DATA SHOWN
↓↓↓

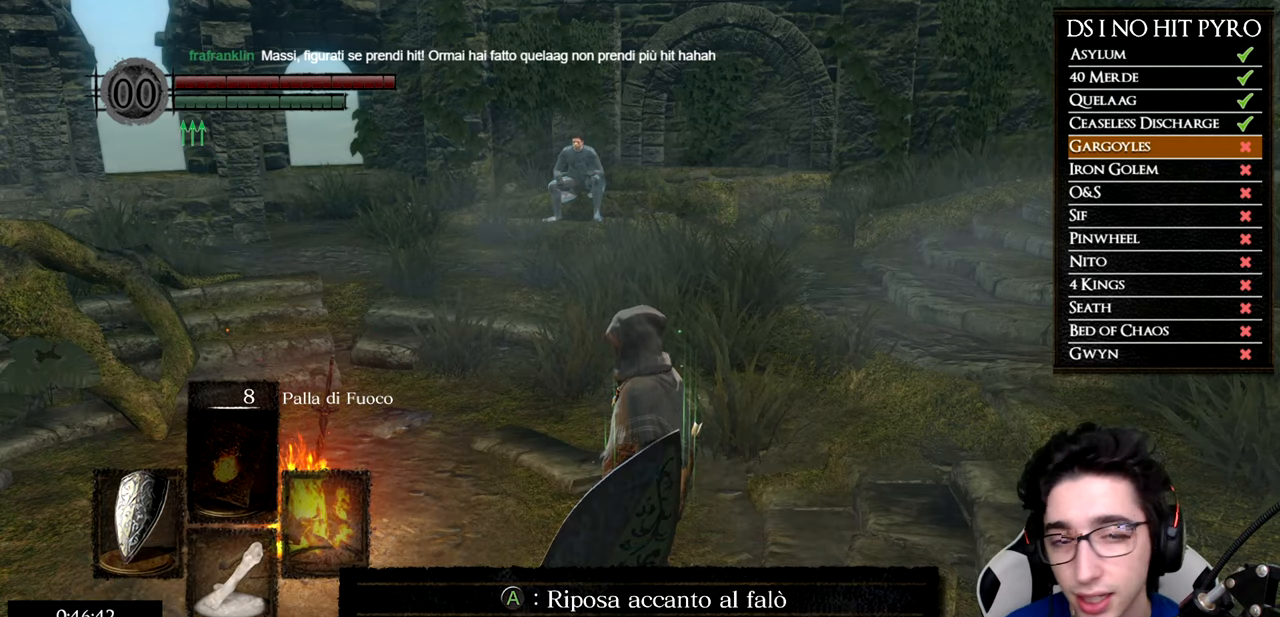
{"buttons": ["A"], "left_stick": "center", "right_stick": "center", "events": [[300, "DPAD_UP", "down"], [400, "DPAD_UP", "up"], [467, "A", "down"]]}
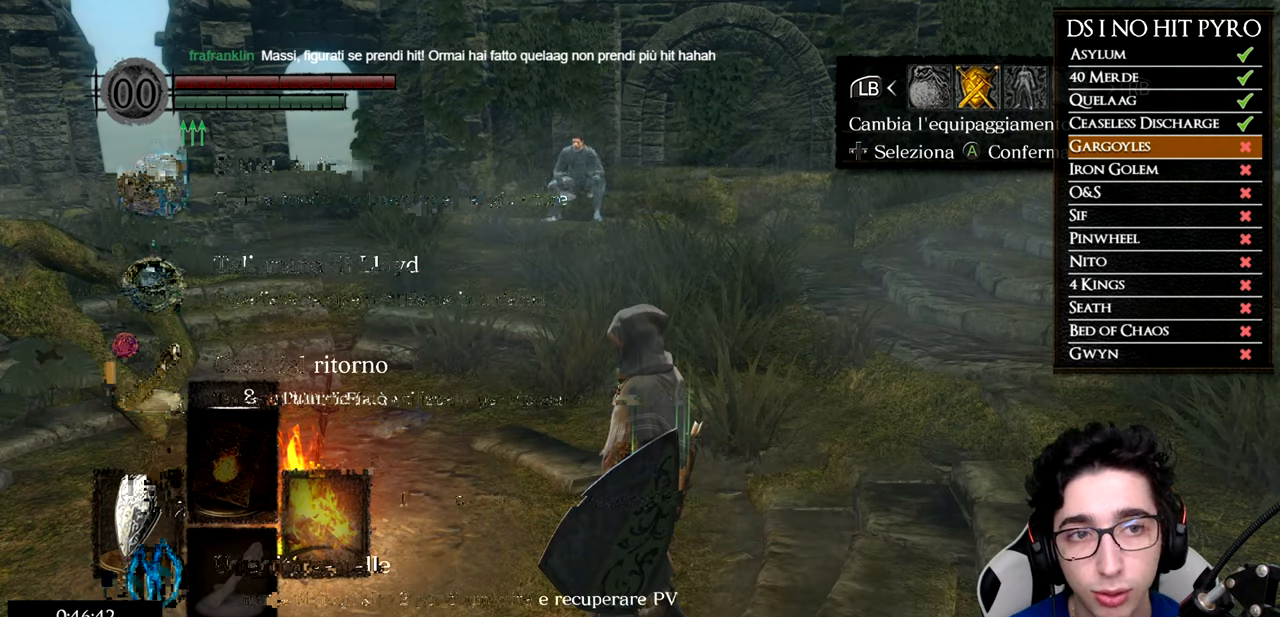
{"buttons": [], "left_stick": "center", "right_stick": "center", "events": [[167, "DPAD_UP", "down"], [251, "DPAD_UP", "up"], [451, "DPAD_DOWN", "down"], [468, "A", "up"], [468, "DPAD_DOWN", "up"]]}
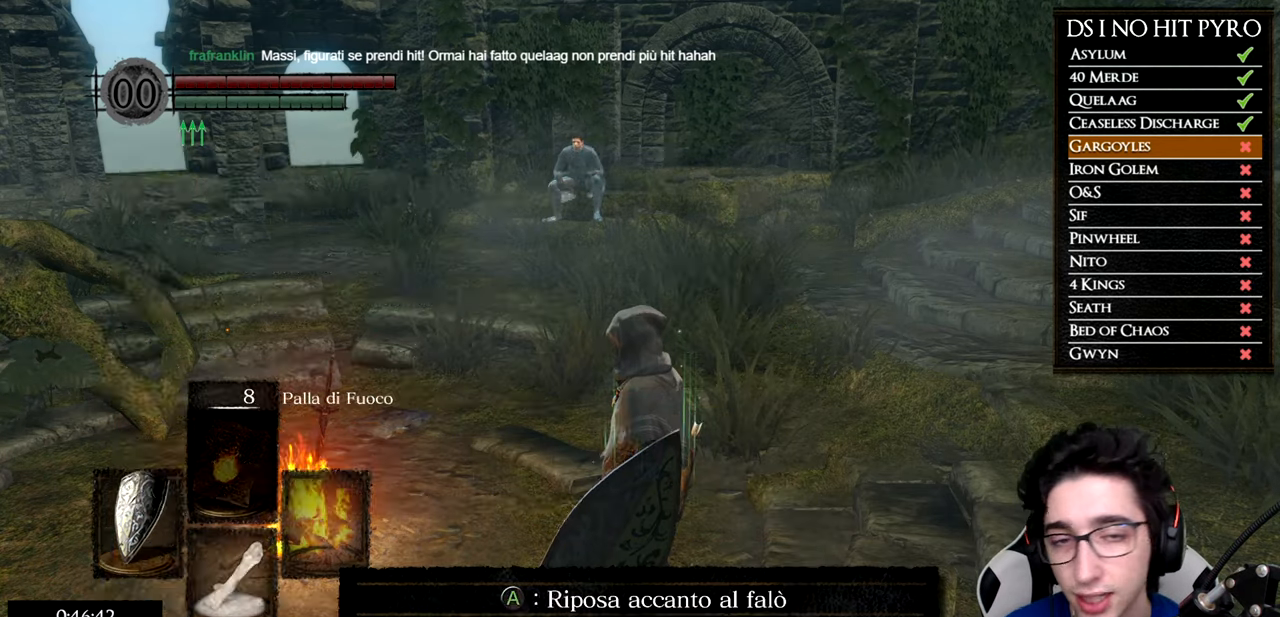
{"buttons": ["A"], "left_stick": "center", "right_stick": "center", "events": [[67, "A", "down"], [183, "A", "up"], [334, "DPAD_RIGHT", "down"], [400, "DPAD_RIGHT", "up"], [467, "A", "down"]]}
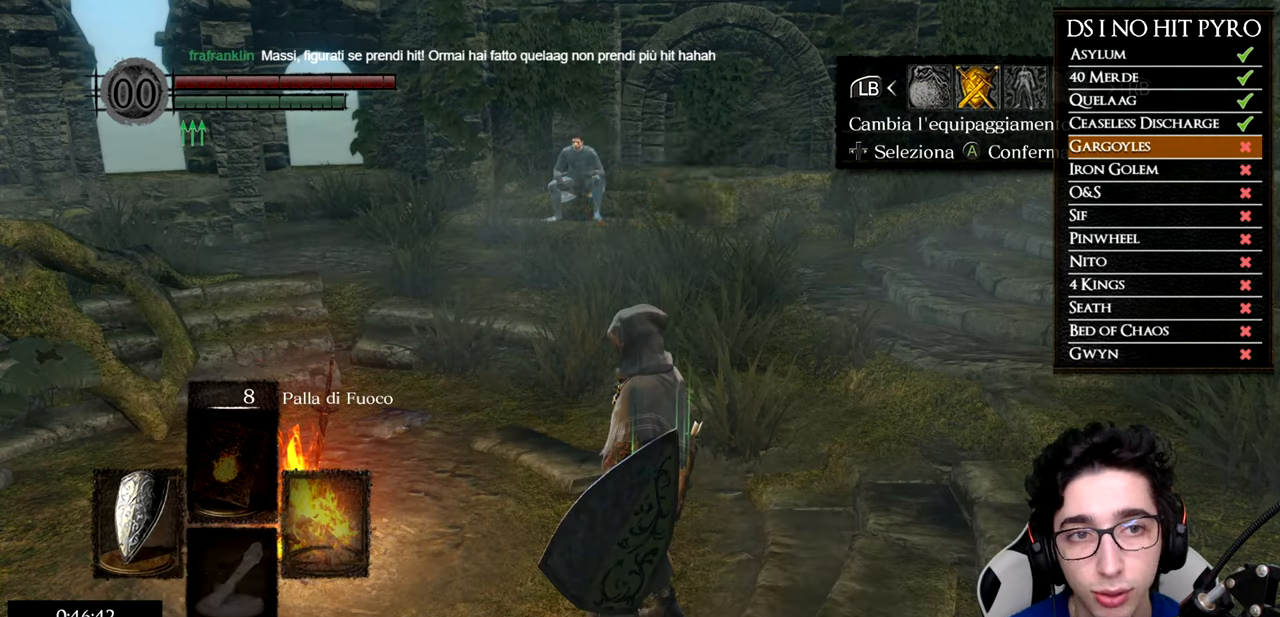
{"buttons": [], "left_stick": "center", "right_stick": "center", "events": [[101, "DPAD_LEFT", "down"], [217, "DPAD_LEFT", "up"], [301, "A", "up"]]}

↑↑↑

WHAT IS BEING ASKED
A faithful copy of all the data above is required, printed exactly and with no pictures.

RESPONSE TO THIS EXERCISE
{"buttons": ["A"], "left_stick": "center", "right_stick": "center", "events": [[300, "DPAD_UP", "down"], [400, "DPAD_UP", "up"], [467, "A", "down"]]}
{"buttons": [], "left_stick": "center", "right_stick": "center", "events": [[167, "DPAD_UP", "down"], [251, "DPAD_UP", "up"], [451, "DPAD_DOWN", "down"], [468, "A", "up"], [468, "DPAD_DOWN", "up"]]}
{"buttons": ["A"], "left_stick": "center", "right_stick": "center", "events": [[67, "A", "down"], [183, "A", "up"], [334, "DPAD_RIGHT", "down"], [400, "DPAD_RIGHT", "up"], [467, "A", "down"]]}
{"buttons": [], "left_stick": "center", "right_stick": "center", "events": [[101, "DPAD_LEFT", "down"], [217, "DPAD_LEFT", "up"], [301, "A", "up"]]}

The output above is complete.